**Brief:**
Without any images, write the data out exactly as it appears.

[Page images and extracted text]

▼

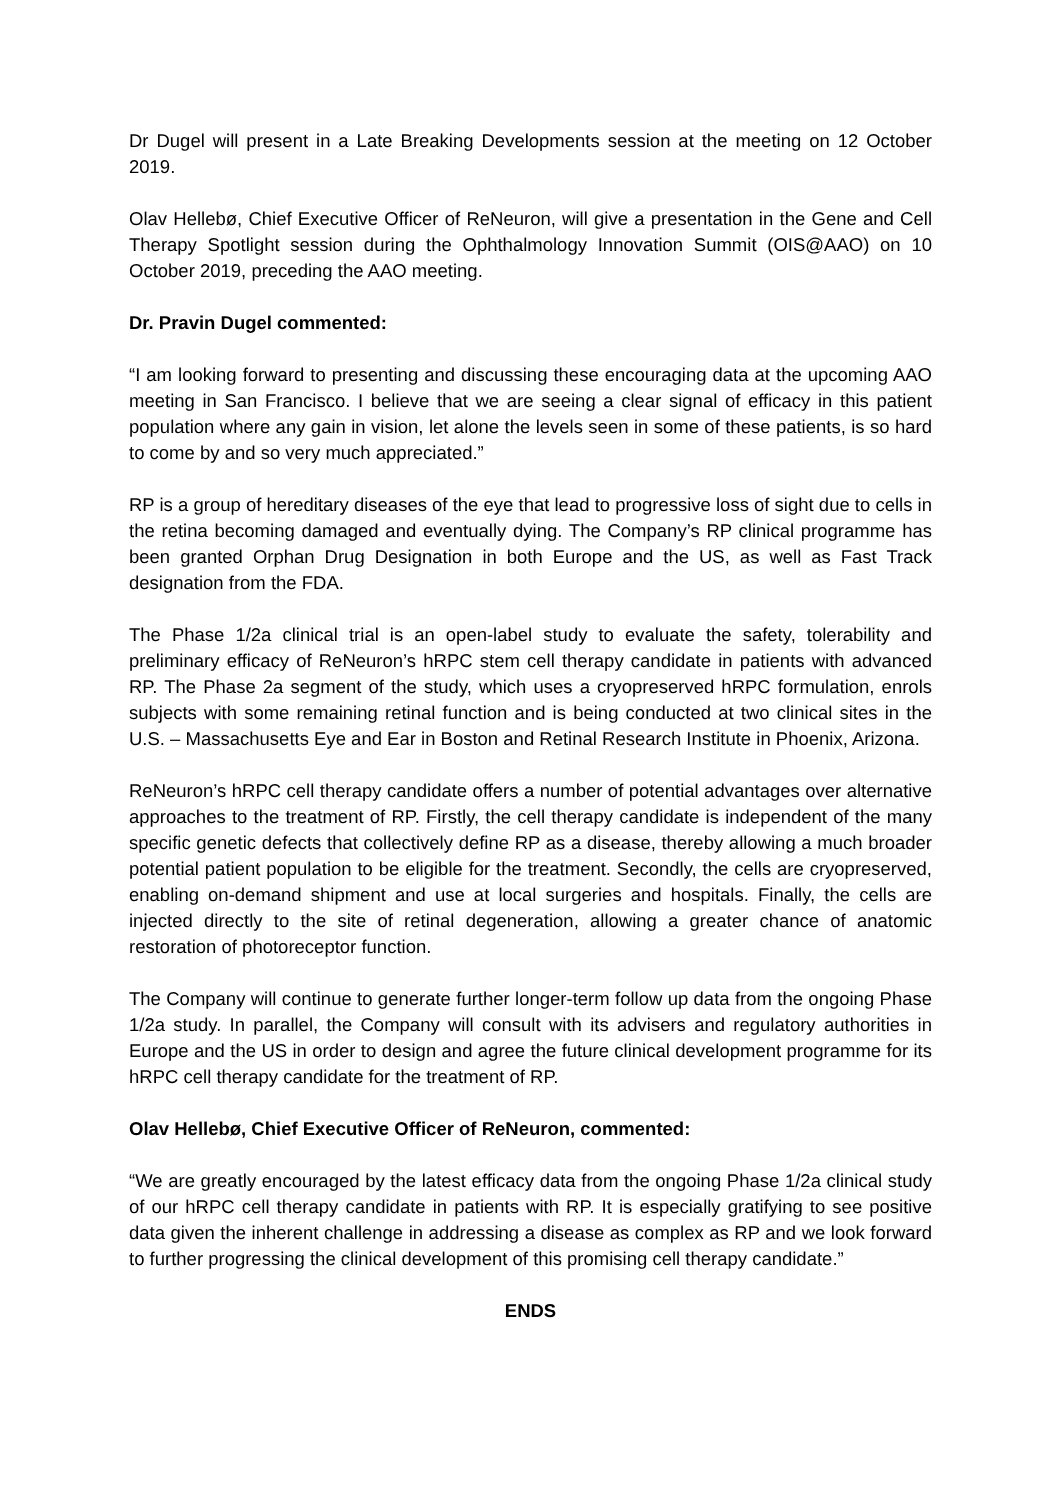Dr Dugel will present in a Late Breaking Developments session at the meeting on 12 October 2019.
Olav Hellebø, Chief Executive Officer of ReNeuron, will give a presentation in the Gene and Cell Therapy Spotlight session during the Ophthalmology Innovation Summit (OIS@AAO) on 10 October 2019, preceding the AAO meeting.
Dr. Pravin Dugel commented:
“I am looking forward to presenting and discussing these encouraging data at the upcoming AAO meeting in San Francisco. I believe that we are seeing a clear signal of efficacy in this patient population where any gain in vision, let alone the levels seen in some of these patients, is so hard to come by and so very much appreciated.”
RP is a group of hereditary diseases of the eye that lead to progressive loss of sight due to cells in the retina becoming damaged and eventually dying. The Company’s RP clinical programme has been granted Orphan Drug Designation in both Europe and the US, as well as Fast Track designation from the FDA.
The Phase 1/2a clinical trial is an open-label study to evaluate the safety, tolerability and preliminary efficacy of ReNeuron’s hRPC stem cell therapy candidate in patients with advanced RP. The Phase 2a segment of the study, which uses a cryopreserved hRPC formulation, enrols subjects with some remaining retinal function and is being conducted at two clinical sites in the U.S. – Massachusetts Eye and Ear in Boston and Retinal Research Institute in Phoenix, Arizona.
ReNeuron’s hRPC cell therapy candidate offers a number of potential advantages over alternative approaches to the treatment of RP. Firstly, the cell therapy candidate is independent of the many specific genetic defects that collectively define RP as a disease, thereby allowing a much broader potential patient population to be eligible for the treatment. Secondly, the cells are cryopreserved, enabling on-demand shipment and use at local surgeries and hospitals. Finally, the cells are injected directly to the site of retinal degeneration, allowing a greater chance of anatomic restoration of photoreceptor function.
The Company will continue to generate further longer-term follow up data from the ongoing Phase 1/2a study. In parallel, the Company will consult with its advisers and regulatory authorities in Europe and the US in order to design and agree the future clinical development programme for its hRPC cell therapy candidate for the treatment of RP.
Olav Hellebø, Chief Executive Officer of ReNeuron, commented:
“We are greatly encouraged by the latest efficacy data from the ongoing Phase 1/2a clinical study of our hRPC cell therapy candidate in patients with RP. It is especially gratifying to see positive data given the inherent challenge in addressing a disease as complex as RP and we look forward to further progressing the clinical development of this promising cell therapy candidate.”
ENDS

▲

**Your response:**
Dr Dugel will present in a Late Breaking Developments session at the meeting on 12 October 2019.
Olav Hellebø, Chief Executive Officer of ReNeuron, will give a presentation in the Gene and Cell Therapy Spotlight session during the Ophthalmology Innovation Summit (OIS@AAO) on 10 October 2019, preceding the AAO meeting.
Dr. Pravin Dugel commented:
“I am looking forward to presenting and discussing these encouraging data at the upcoming AAO meeting in San Francisco. I believe that we are seeing a clear signal of efficacy in this patient population where any gain in vision, let alone the levels seen in some of these patients, is so hard to come by and so very much appreciated.”
RP is a group of hereditary diseases of the eye that lead to progressive loss of sight due to cells in the retina becoming damaged and eventually dying. The Company’s RP clinical programme has been granted Orphan Drug Designation in both Europe and the US, as well as Fast Track designation from the FDA.
The Phase 1/2a clinical trial is an open-label study to evaluate the safety, tolerability and preliminary efficacy of ReNeuron’s hRPC stem cell therapy candidate in patients with advanced RP. The Phase 2a segment of the study, which uses a cryopreserved hRPC formulation, enrols subjects with some remaining retinal function and is being conducted at two clinical sites in the U.S. – Massachusetts Eye and Ear in Boston and Retinal Research Institute in Phoenix, Arizona.
ReNeuron’s hRPC cell therapy candidate offers a number of potential advantages over alternative approaches to the treatment of RP. Firstly, the cell therapy candidate is independent of the many specific genetic defects that collectively define RP as a disease, thereby allowing a much broader potential patient population to be eligible for the treatment. Secondly, the cells are cryopreserved, enabling on-demand shipment and use at local surgeries and hospitals. Finally, the cells are injected directly to the site of retinal degeneration, allowing a greater chance of anatomic restoration of photoreceptor function.
The Company will continue to generate further longer-term follow up data from the ongoing Phase 1/2a study. In parallel, the Company will consult with its advisers and regulatory authorities in Europe and the US in order to design and agree the future clinical development programme for its hRPC cell therapy candidate for the treatment of RP.
Olav Hellebø, Chief Executive Officer of ReNeuron, commented:
“We are greatly encouraged by the latest efficacy data from the ongoing Phase 1/2a clinical study of our hRPC cell therapy candidate in patients with RP. It is especially gratifying to see positive data given the inherent challenge in addressing a disease as complex as RP and we look forward to further progressing the clinical development of this promising cell therapy candidate.”
ENDS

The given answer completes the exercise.